-- JOB 1 --
Write out the stretch of the rail_nncflag notebook text from "# rail_nncflag" through "point estimate redshifts." word for word.
-- JOB 2 --
Return every line of all the records verbatim, leaving out the pictures.
━━━━━ TEXT TO READ
# rail_nncflag 

**Author:** Sam Schmidt 

**Last successfully run:** Sep 4, 2025

This notebook demonstrates the neural-net quality flag code, originally written by Adam Broussard and updated by Irene Moskowitz.  It takes in photometric data and the ensemble PDFs for a set of galaxies, along with true redshifts for a training set, and feeds in the reference magnitude and all colors to predict which objects return good point estimate redshifts.

There is also an option to compute ODDS, the integrated probability around +/- 0.06*(1+zmode) of the mode redshift, and add that as an additional feature.  This is done via the `include_odds` configuration parameter.  If `include_odds` is set to `True` ODDS, which is itself an additional quality flag, is also included as an output.

We begin with our usual imports, we will use the two cosmodc2 samples often employed in RAIL notebooks as our train and test sets. As PDFs are needed as well, we include a cell below with pre-computed PDFs from BPZ, you can download these files from NERSC as the tar file `bpz_traintest_ensembles.tar`.
━━━━━━━━━━
━━━━━ RECORDS TO USE
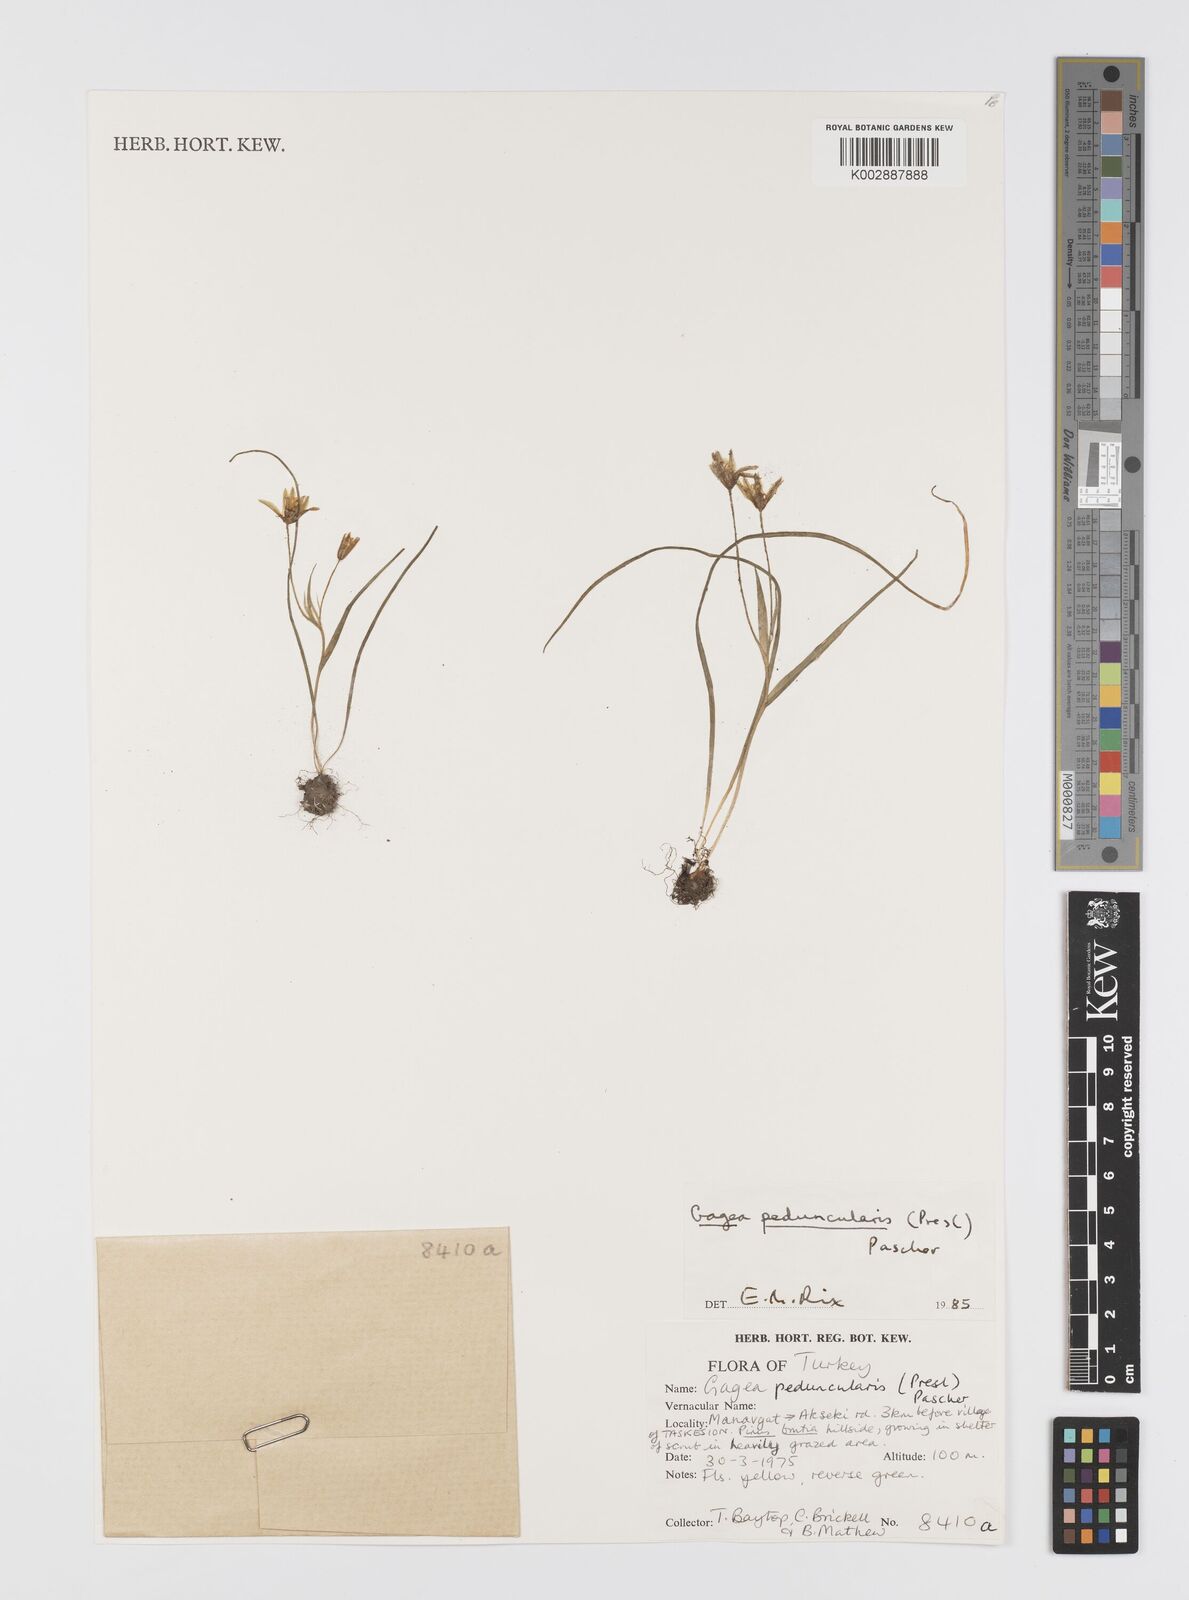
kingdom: Plantae
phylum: Tracheophyta
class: Liliopsida
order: Liliales
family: Liliaceae
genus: Gagea
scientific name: Gagea peduncularis
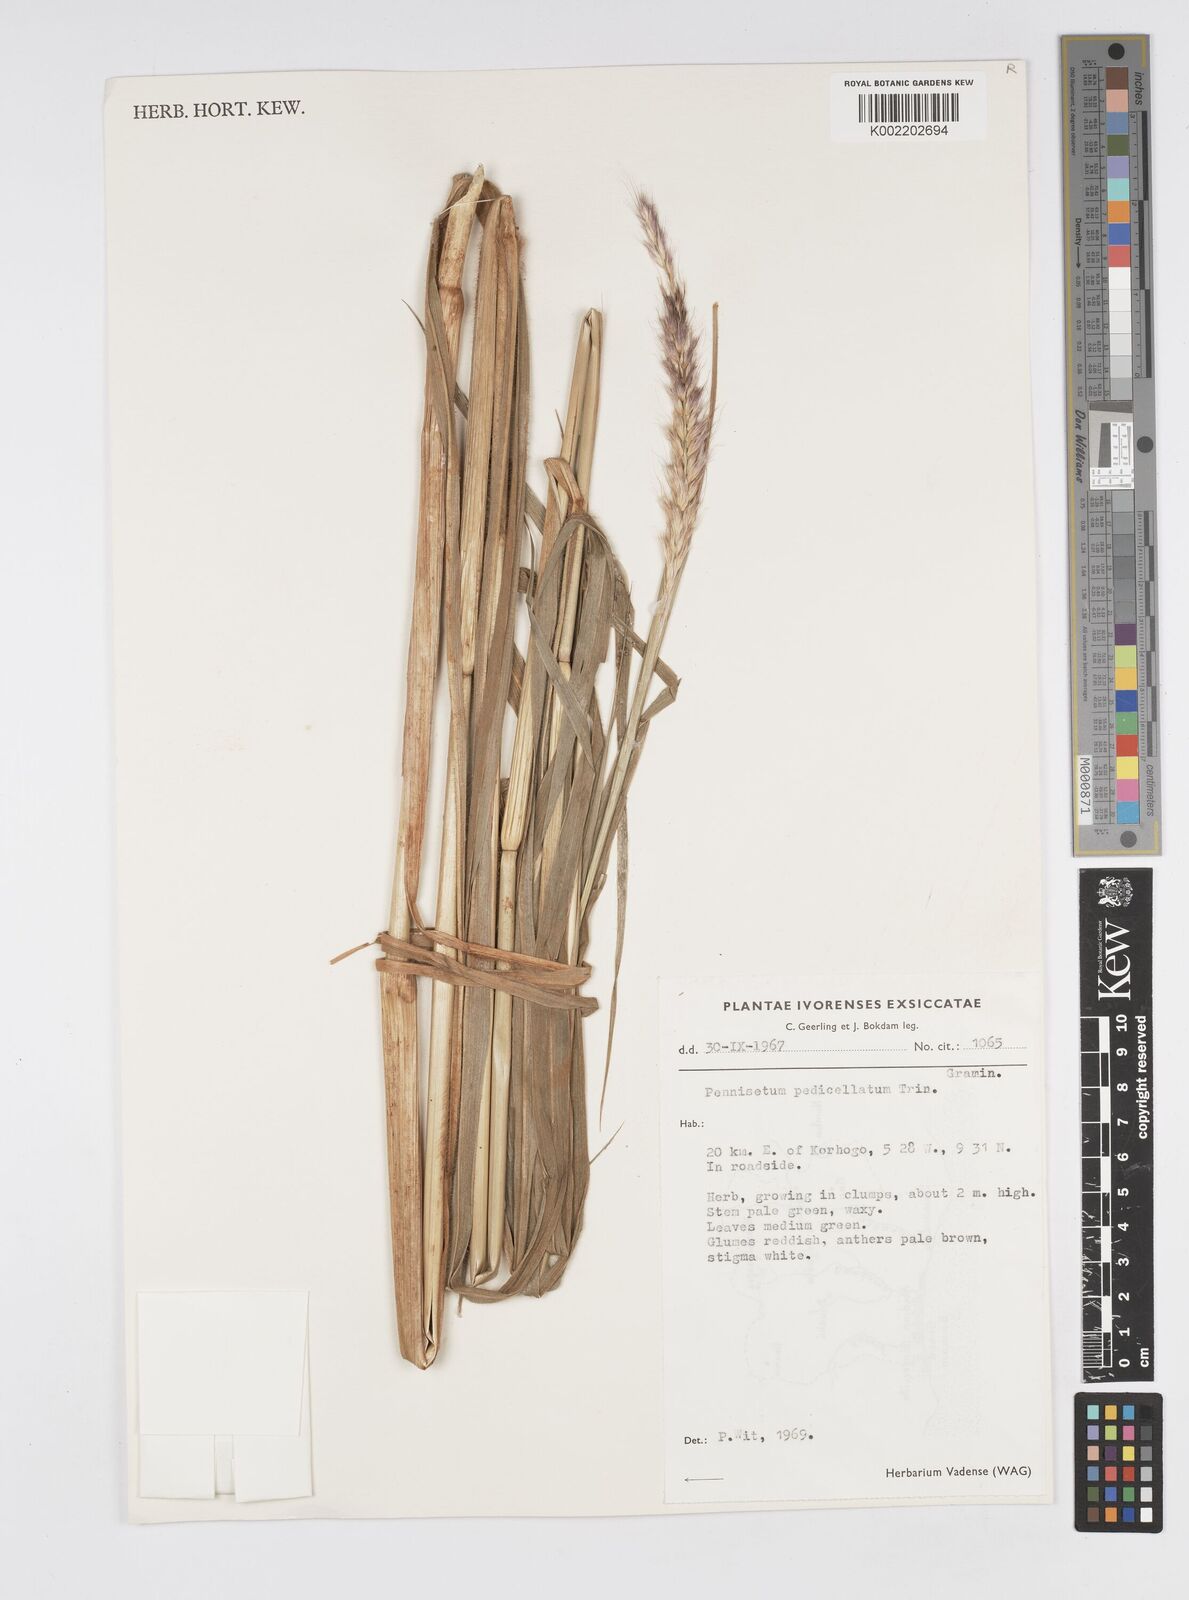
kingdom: Plantae
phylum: Tracheophyta
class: Liliopsida
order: Poales
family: Poaceae
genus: Cenchrus
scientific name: Cenchrus pedicellatus
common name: Hairy fountain grass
━━━━━━━━━━
-- FINISHED ANSWER 1 --
# rail_nncflag 

**Author:** Sam Schmidt 

**Last successfully run:** Sep 4, 2025

This notebook demonstrates the neural-net quality flag code, originally written by Adam Broussard and updated by Irene Moskowitz.  It takes in photometric data and the ensemble PDFs for a set of galaxies, along with true redshifts for a training set, and feeds in the reference magnitude and all colors to predict which objects return good point estimate redshifts.

-- FINISHED ANSWER 2 --
kingdom: Plantae
phylum: Tracheophyta
class: Liliopsida
order: Liliales
family: Liliaceae
genus: Gagea
scientific name: Gagea peduncularis
kingdom: Plantae
phylum: Tracheophyta
class: Liliopsida
order: Poales
family: Poaceae
genus: Cenchrus
scientific name: Cenchrus pedicellatus
common name: Hairy fountain grass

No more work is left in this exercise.